Task goal »
Exactly and only the lines from the one with "Измерительный инструмент" through the end of the listing are to be transcribed, both ends included.

Provided data »
....................
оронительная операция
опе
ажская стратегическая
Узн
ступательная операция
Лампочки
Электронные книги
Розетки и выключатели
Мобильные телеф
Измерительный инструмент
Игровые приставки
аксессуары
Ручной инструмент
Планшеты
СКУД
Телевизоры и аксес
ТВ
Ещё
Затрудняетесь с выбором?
....................
Written response »
Измерительный инструмент
Игровые приставки
аксессуары
Ручной инструмент
Планшеты
СКУД
Телевизоры и аксес
ТВ
Ещё
Затрудняетесь с выбором?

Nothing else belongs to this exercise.